Cho Ji-hyun: "SKT short of savvy in overseas markets"?
Overseas markets? The company is just as short of savvy here in Korea!
My wife and I access the internet through SK Telecom (SKT), and we've had problems over the past couple of years. In fact, we're currently having a minor problem. I can't quite log in on my blog. I say "can't quite" because I can sort of log in, but not entirely. I log in, and I can blog, but my blog doesn't show me as being logged in. This only seems to pose a problem when I try to post comments to other Blogspot sites that likewise use SK Telecom for their access to the internet. In such cases, I'm forced to post as "Anonymous"!
We contacted SK Telecom about this problem, and they had conceptual difficulties in even understanding what our problem is. A service representative did eventually show up and diddle around with our computers and internet connection, but finally confessed his ignorance. To his credit, he did advise us to try one of SK Telecom's competitors, admitting that the competitors are likely to have more understanding of the foreign company that hosts Blogspot.
Cho Ji-hyun, reporting for the Korea Herald in "SKT short of savvy in overseas markets" (June 12, 2011), explains why:
When SKT inked a deal with U.S.-based Internet service provider EarthLink in 2005 to create a mobile virtual network operator, it marked the inception of a new firm called Helio . . . . But Helio soon ran into a series of troubles, most of them which were of its own accord, such as bad reception, poor after-service and unfair billing.Fascinating.

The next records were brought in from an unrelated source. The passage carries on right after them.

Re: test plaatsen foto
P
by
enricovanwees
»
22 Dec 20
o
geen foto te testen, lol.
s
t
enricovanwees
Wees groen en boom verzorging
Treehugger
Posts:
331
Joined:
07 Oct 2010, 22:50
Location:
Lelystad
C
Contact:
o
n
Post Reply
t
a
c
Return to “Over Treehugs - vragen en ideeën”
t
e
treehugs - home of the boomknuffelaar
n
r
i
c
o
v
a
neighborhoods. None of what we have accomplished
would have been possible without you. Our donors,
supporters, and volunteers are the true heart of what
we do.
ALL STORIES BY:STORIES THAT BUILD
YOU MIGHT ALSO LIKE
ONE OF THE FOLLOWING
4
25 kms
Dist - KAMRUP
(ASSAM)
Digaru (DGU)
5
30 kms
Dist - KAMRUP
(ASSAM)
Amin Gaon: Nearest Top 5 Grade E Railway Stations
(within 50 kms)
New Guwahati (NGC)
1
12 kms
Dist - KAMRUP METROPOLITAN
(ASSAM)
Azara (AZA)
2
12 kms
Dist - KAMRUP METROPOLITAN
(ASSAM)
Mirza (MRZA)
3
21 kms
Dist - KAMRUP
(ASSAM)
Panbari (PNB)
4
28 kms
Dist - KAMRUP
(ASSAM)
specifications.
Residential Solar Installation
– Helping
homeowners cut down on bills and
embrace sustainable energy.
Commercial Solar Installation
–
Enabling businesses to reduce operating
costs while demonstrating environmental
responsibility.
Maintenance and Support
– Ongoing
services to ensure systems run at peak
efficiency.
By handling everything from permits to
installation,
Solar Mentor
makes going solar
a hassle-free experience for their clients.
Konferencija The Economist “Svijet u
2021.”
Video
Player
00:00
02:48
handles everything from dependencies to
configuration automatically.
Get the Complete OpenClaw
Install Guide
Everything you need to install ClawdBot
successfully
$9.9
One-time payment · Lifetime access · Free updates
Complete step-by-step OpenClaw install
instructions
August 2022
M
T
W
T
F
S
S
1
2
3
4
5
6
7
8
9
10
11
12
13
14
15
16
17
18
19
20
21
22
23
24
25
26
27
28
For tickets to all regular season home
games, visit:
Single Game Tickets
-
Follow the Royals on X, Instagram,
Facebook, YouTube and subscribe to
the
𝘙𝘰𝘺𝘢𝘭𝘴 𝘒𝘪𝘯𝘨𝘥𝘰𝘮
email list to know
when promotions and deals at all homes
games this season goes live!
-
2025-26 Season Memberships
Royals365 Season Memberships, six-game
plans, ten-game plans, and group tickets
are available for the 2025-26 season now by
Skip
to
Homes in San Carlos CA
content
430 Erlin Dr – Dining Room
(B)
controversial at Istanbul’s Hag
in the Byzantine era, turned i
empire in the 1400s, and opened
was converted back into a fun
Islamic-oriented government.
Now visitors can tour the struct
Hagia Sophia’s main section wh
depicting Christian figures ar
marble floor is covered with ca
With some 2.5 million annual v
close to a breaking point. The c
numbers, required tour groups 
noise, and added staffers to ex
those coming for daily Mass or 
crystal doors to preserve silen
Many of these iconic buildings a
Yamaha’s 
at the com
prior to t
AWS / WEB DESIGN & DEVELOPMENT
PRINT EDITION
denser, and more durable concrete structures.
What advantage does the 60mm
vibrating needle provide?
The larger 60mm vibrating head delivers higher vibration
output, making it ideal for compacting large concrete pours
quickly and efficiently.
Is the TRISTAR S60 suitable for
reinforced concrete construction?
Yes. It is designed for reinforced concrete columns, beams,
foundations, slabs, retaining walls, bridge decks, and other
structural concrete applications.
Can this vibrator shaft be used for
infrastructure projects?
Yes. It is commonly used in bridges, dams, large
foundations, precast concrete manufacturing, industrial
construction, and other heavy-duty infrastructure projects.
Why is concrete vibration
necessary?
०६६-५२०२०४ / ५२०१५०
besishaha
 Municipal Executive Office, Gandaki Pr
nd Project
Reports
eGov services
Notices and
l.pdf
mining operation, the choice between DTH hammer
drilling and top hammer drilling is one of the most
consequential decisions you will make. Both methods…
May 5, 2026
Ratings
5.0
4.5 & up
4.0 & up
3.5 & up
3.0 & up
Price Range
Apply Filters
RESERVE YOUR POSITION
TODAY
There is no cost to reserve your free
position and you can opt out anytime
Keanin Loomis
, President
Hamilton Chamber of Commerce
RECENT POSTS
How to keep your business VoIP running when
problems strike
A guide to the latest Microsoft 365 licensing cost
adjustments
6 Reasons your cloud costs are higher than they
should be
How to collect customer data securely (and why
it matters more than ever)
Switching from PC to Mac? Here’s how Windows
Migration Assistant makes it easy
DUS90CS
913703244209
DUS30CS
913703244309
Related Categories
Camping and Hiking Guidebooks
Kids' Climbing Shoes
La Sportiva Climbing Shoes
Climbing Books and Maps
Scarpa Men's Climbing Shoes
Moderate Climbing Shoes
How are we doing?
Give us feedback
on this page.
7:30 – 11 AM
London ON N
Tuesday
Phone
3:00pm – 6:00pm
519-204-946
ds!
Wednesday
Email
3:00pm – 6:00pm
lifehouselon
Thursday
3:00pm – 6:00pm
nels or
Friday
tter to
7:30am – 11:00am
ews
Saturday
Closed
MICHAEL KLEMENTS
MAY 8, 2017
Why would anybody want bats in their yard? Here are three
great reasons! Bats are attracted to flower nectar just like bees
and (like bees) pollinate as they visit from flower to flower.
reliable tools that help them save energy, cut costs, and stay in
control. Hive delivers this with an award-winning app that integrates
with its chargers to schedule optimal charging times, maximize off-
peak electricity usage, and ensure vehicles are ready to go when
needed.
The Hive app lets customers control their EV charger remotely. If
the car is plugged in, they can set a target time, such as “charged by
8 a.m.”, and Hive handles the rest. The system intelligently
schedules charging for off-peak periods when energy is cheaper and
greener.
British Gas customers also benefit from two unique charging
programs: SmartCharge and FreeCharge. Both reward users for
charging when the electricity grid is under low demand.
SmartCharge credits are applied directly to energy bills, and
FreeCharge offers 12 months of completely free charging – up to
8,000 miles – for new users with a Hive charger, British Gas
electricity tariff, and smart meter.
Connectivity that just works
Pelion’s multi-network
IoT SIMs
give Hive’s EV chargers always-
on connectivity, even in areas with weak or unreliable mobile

The company's customer service center soon earned a reputation for dodging customers' complaints and acting as if they did not know what was going wrong.
"The biggest problem was that SK Telecom conducted its business in the U.S. just the way it did things in Korea, without thinking about the cultural differences or the huge gap in the business environment," said an industry source, declining to be identified.
To think that "SK Telecom conducted its business in the U.S. just the way it did things in Korea"! Meaning that the company's representatives continued "dodging customers' complaints and acting as if they did not know what was going wrong."
Exactly our experience here in Korea, precisely as the article states.
I've shown the article to my wife, and she said, "Maybe it's time to look for another internet service provider."